There are certain events in our lives that we pause to commemorate.  We often call these milestones and they can vary from doing something new to achieving something great.  We might recognize these events in different ways.  They could serve as a marker of development, such as learning to walk or talk.  They could be a thing to celebrate such as a graduation or a new job.

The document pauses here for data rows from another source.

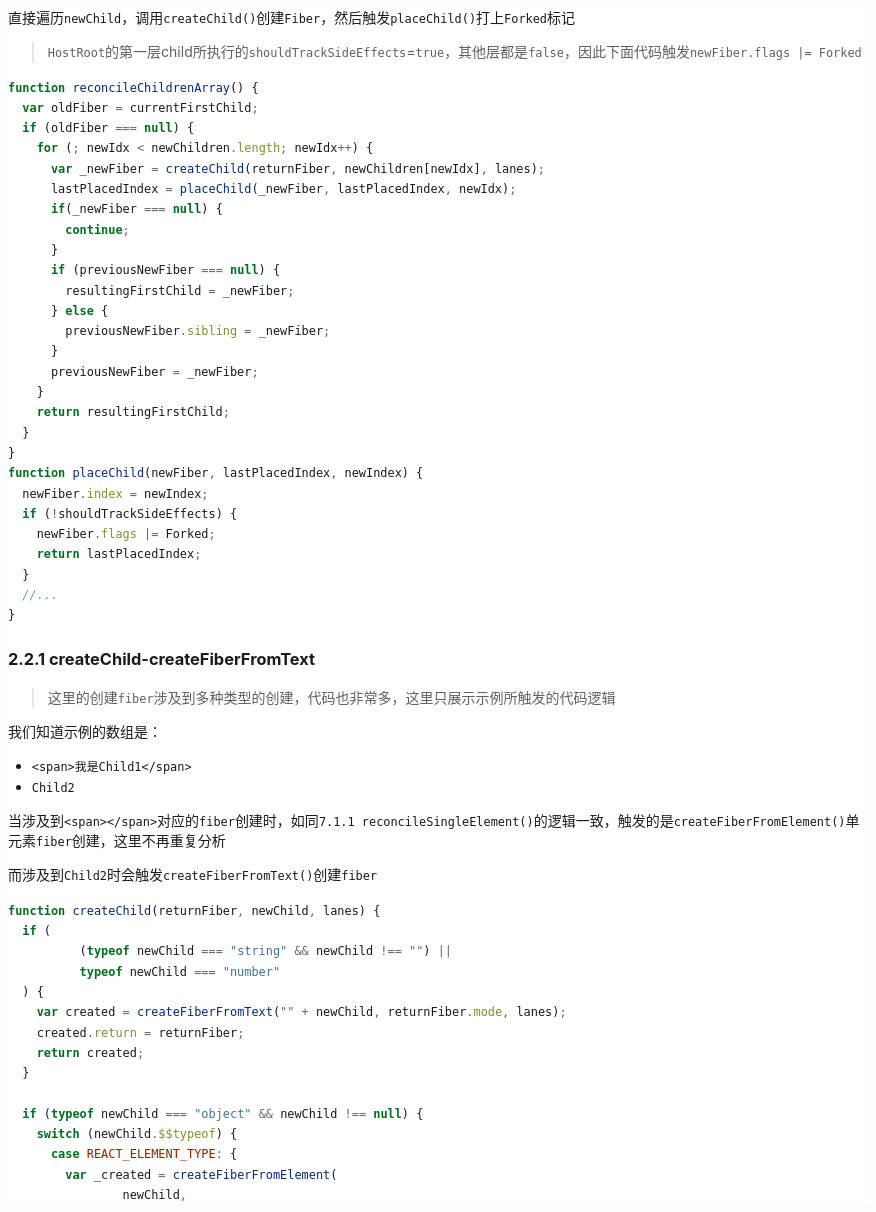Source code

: 直接遍历`newChild`，调用`createChild()`创建`Fiber`，然后触发`placeChild()`打上`Forked`标记

> `HostRoot`的第一层child所执行的`shouldTrackSideEffects`=`true`，其他层都是`false`，因此下面代码触发`newFiber.flags |= Forked`
>

```javascript
function reconcileChildrenArray() {
  var oldFiber = currentFirstChild;
  if (oldFiber === null) {
    for (; newIdx < newChildren.length; newIdx++) {
      var _newFiber = createChild(returnFiber, newChildren[newIdx], lanes);
      lastPlacedIndex = placeChild(_newFiber, lastPlacedIndex, newIdx);
      if(_newFiber === null) {
        continue;
      }
      if (previousNewFiber === null) {
        resultingFirstChild = _newFiber;
      } else {
        previousNewFiber.sibling = _newFiber;
      }
      previousNewFiber = _newFiber;
    }
    return resultingFirstChild;
  }
}
function placeChild(newFiber, lastPlacedIndex, newIndex) {
  newFiber.index = newIndex;
  if (!shouldTrackSideEffects) {
    newFiber.flags |= Forked;
    return lastPlacedIndex;
  }
  //...
}
```

### 2.2.1 createChild-createFiberFromText
> 这里的创建`fiber`涉及到多种类型的创建，代码也非常多，这里只展示示例所触发的代码逻辑
>

我们知道示例的数组是：

+ `<span>我是Child1</span>`
+ `Child2`

当涉及到`<span></span>`对应的`fiber`创建时，如同`7.1.1 reconcileSingleElement()`的逻辑一致，触发的是`createFiberFromElement()`单元素`fiber`创建，这里不再重复分析



而涉及到`Child2`时会触发`createFiberFromText()`创建`fiber`

```javascript
function createChild(returnFiber, newChild, lanes) {
  if (
          (typeof newChild === "string" && newChild !== "") ||
          typeof newChild === "number"
  ) {
    var created = createFiberFromText("" + newChild, returnFiber.mode, lanes);
    created.return = returnFiber;
    return created;
  }

  if (typeof newChild === "object" && newChild !== null) {
    switch (newChild.$$typeof) {
      case REACT_ELEMENT_TYPE: {
        var _created = createFiberFromElement(
                newChild,
```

Or they could be a transition point in our lives – such as earning  your driver’s license , getting married or having a child.  Or, most importantly, they could be a time in our lives to stop and reflect on where we have been and where we are going.

Today is one of those days in my life.  I turn forty years old today.  Forty has always been one of those birthdays that seem to have more meaning attached to them.  I don’t think it’s just because it has a zero at the end of it.  We don’t say you are turning the “Big 3-0”.  And it’s not because we are particularly old, outliving most of our friends.  I think it’s because it marks the beginning of the second half of our lives and therefore defines “middle aged.”  I think it is also important because it is a time when people look back on their lives and often define themselves by what they have accomplished to this point.  It can be a time for angst – “Am I doing what I am supposed to be doing?”.  It can also be a time for yearning for the past and for youth.  This is why so many men “trade in” their wives for a younger model or purchase a convertible sports car.   And for women, it can signify the closing of their child bearing years.

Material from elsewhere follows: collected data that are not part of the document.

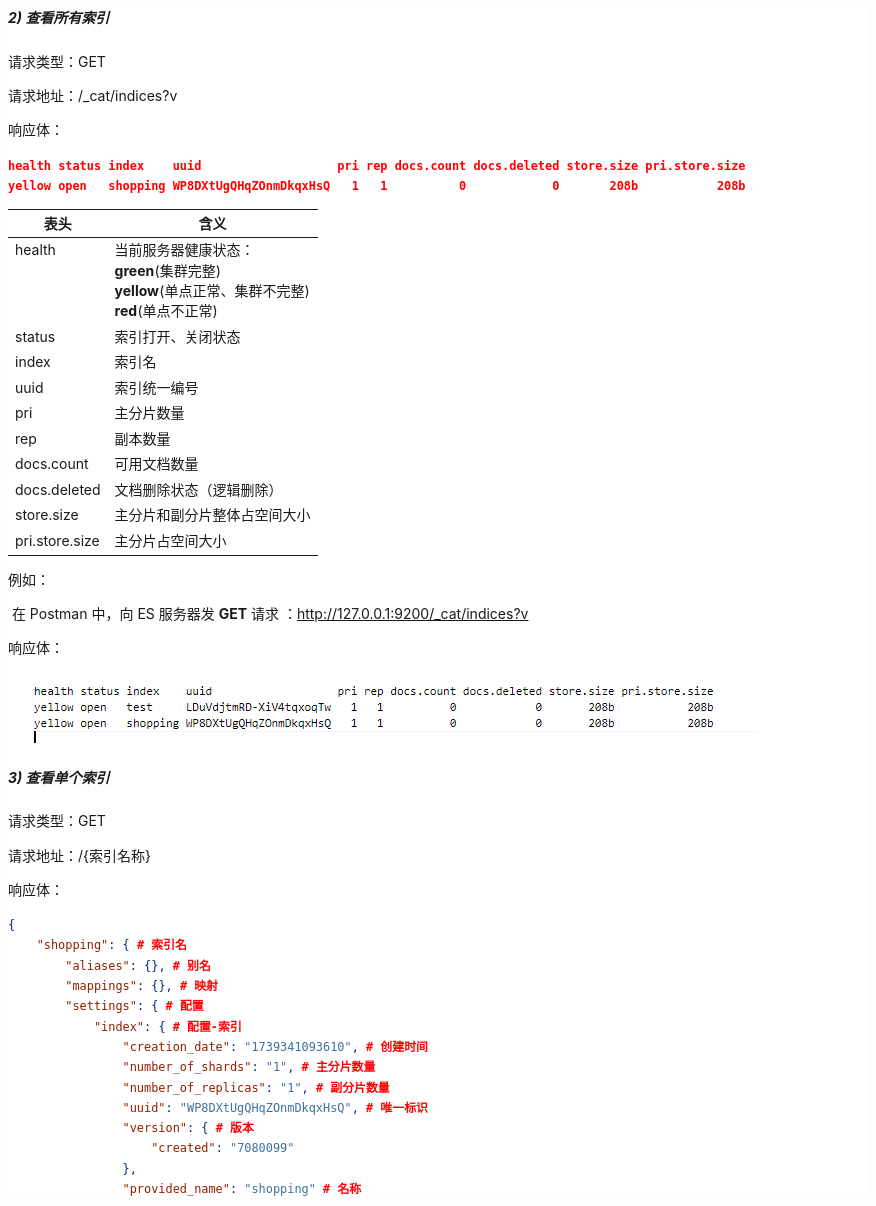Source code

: ##### **2)** **查看所有索引**

请求类型：GET

请求地址：/_cat/indices?v 

响应体：

```json
health status index    uuid                   pri rep docs.count docs.deleted store.size pri.store.size
yellow open   shopping WP8DXtUgQHqZOnmDkqxHsQ   1   1          0            0       208b           208b
```

| 表头           | 含义                                                         |
| -------------- | ------------------------------------------------------------ |
| health         | 当前服务器健康状态： <br />  **green**(集群完整) <br />  **yellow**(单点正常、集群不完整) <br />  **red**(单点不正常) |
| status         | 索引打开、关闭状态                                           |
| index          | 索引名                                                       |
| uuid           | 索引统一编号                                                 |
| pri            | 主分片数量                                                   |
| rep            | 副本数量                                                     |
| docs.count     | 可用文档数量                                                 |
| docs.deleted   | 文档删除状态（逻辑删除）                                     |
| store.size     | 主分片和副分片整体占空间大小                                 |
| pri.store.size | 主分片占空间大小                                             |

例如：

​	在 Postman 中，向 ES 服务器发 **GET** 请求 ：http://127.0.0.1:9200/_cat/indices?v

响应体：

![1739342953678](images/2-ES入门/1739342953678.png)

##### **3)** **查看单个索引**

请求类型：GET

请求地址：/{索引名称}

响应体：

```json
{
	"shopping": { # 索引名
		"aliases": {}, # 别名
		"mappings": {}, # 映射
		"settings": { # 配置
			"index": { # 配置-索引
				"creation_date": "1739341093610", # 创建时间
				"number_of_shards": "1", # 主分片数量
				"number_of_replicas": "1", # 副分片数量
				"uuid": "WP8DXtUgQHqZOnmDkqxHsQ", # 唯一标识
				"version": { # 版本
					"created": "7080099"
				},
				"provided_name": "shopping" # 名称
```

It’s also a time of looking forward.  We wonder where our lives will be taking us and who will be a part of that.

Turning forty has caused me to reflect on all of these things.  I realize that I have as many years ahead of me as I do behind me, but there is a small sensation of loss.  My body will never be as resilient as it was.  I’ll probably never be as physically fit as I have been in the past.  I’ll never experience again the formative experiences of my past.  However, at the same time, I have so many new experiences to look forward to – growing and sustaining a healthy business, watching my children blossom into adulthood and have their own children and the unknown adventures that lie around the corner.

Leading up to forty, I wondered if I would have the prototypical midlife crisis.  I wondered if what I am doing is important enough or lasting enough to validate my existence.  Fortunately, my answer was yes.  When I look at everything I’ve accomplished in my forty years, I find it’s actually pretty amazing:  the friendships of youth, the academic trials of high school, college and medical school, the grueling hours and sipping from the fire hose  of knowledge of residency, forming my own practice, sustaining a healthy marriage and the joy and agony of parenthood.  Not to mention the entirety of my experience caring for patients and their families.  These are the things that have defined my life to this point and I am proud of all of it.

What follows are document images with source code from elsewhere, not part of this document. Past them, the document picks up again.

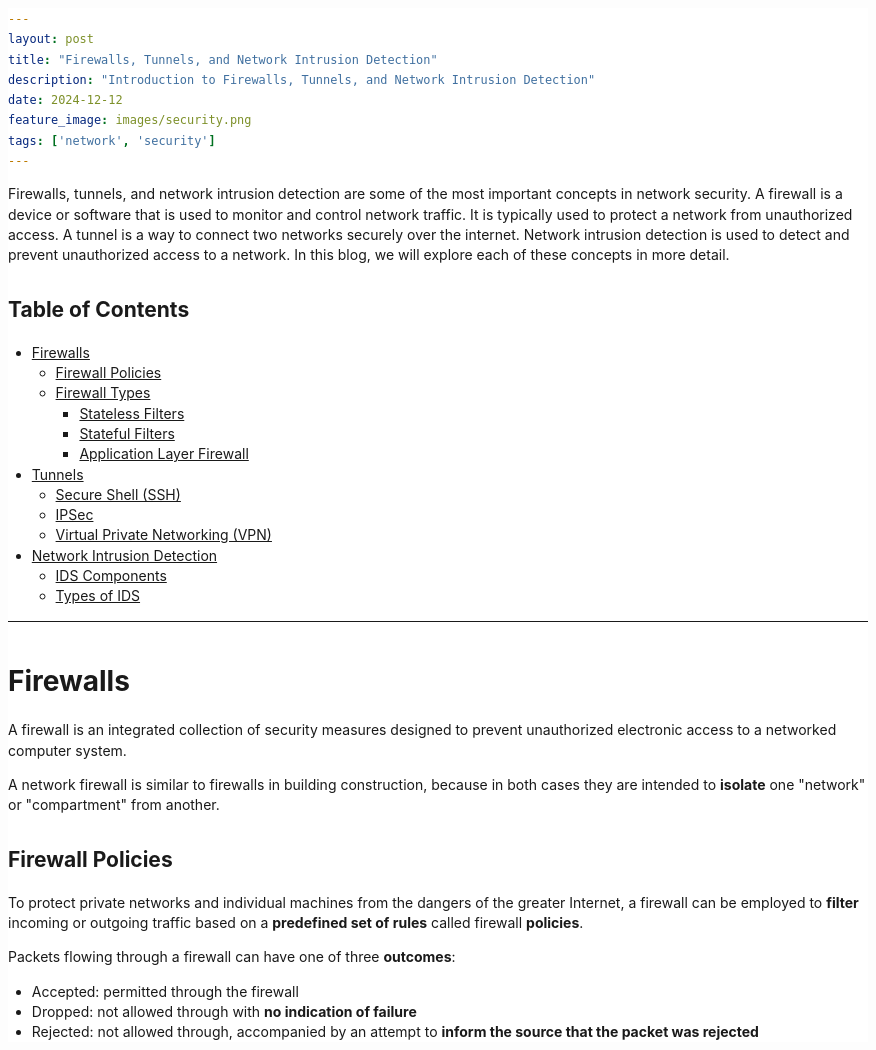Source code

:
 ```yaml
---
layout: post
title: "Firewalls, Tunnels, and Network Intrusion Detection"
description: "Introduction to Firewalls, Tunnels, and Network Intrusion Detection"
date: 2024-12-12
feature_image: images/security.png
tags: ['network', 'security']
---
```


Firewalls, tunnels, and network intrusion detection are some of the most important concepts in network security. A firewall is a device or software that is used to monitor and control network traffic. It is typically used to protect a network from unauthorized access. A tunnel is a way to connect two networks securely over the internet. Network intrusion detection is used to detect and prevent unauthorized access to a network. In this blog, we will explore each of these concepts in more detail.



## Table of Contents
- [Firewalls](#firewalls)
  - [Firewall Policies](#firewall-policies)
  - [Firewall Types](#firewall-types)
    - [Stateless Filters](#stateless-filters)
    - [Stateful Filters](#stateful-filters)
    - [Application Layer Firewall](#application-layer-firewall)
- [Tunnels](#tunnels)
  - [Secure Shell (SSH)](#secure-shell-ssh)
  - [IPSec](#ipsec)
  - [Virtual Private Networking (VPN)](#virtual-private-networking-vpn)
- [Network Intrusion Detection](#network-intrusion-detection)
  - [IDS Components](#ids-components)
  - [Types of IDS](#types-of-ids)

---

# Firewalls

A firewall is an integrated collection of security measures designed to prevent unauthorized electronic access to a networked computer system.

A network firewall is similar to firewalls in building construction, because in both cases they are intended to **isolate** one "network" or "compartment" from another.

## Firewall Policies

To protect private networks and individual machines from the dangers of the greater Internet, a firewall can be employed to **filter** incoming or outgoing traffic based on a **predefined set of rules** called firewall **policies**.

Packets flowing through a firewall can have one of three **outcomes**:
- Accepted: permitted through the firewall
- Dropped: not allowed through with **no indication of failure**
- Rejected: not allowed through, accompanied by an attempt to **inform the source that the packet was rejected**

Overall, I have nothing I can complain about and so many positive things to crow about.  Turning forty has been a great thing for me.  Yesterday, I felt old.  Today, however, is a time to commemorate, a time to celebrate and a time to reflect.  And no stereotypical midlife crisis, to boot.

Now, I did buy a new car this year – but I can take solace in the fact that my previous car lasted a decade.  And I didn’t buy a convertible.

4 thoughts on “Milestone

  1. First of all I want to say wonderful blog! I had a quick question which I’d like to ask if you do not mind.

    I was curious to find out how you center yourself and clear your thoughts
    before writing. I have had a difficult time clearing my mind in getting my thoughts out
    there. I do enjoy writing but it just seems like the first 10 to 15 minutes are
    usually wasted simply just trying to figure out how
    to begin. Any suggestions or hints? Many thanks!

    1. Thanks for the praise. My writing process is different depending on the topic. If it’s an informational topic, I tend to already know the subject matter and can start writing based on what I tell people in my clinic. I will then supplement with educational material from various sources. If it is a topic that is more personal or editorial, I let it ruminate in my head for quite a while before I sit down to write. So, I generally have the outline of what I want to say in my head (or have taken some notes along the way). The toughest thing for me is having the time and space to sit down and write. I have to schedule myself time to be able to this and it doesn’t happen as often as I would like. Hope that helps.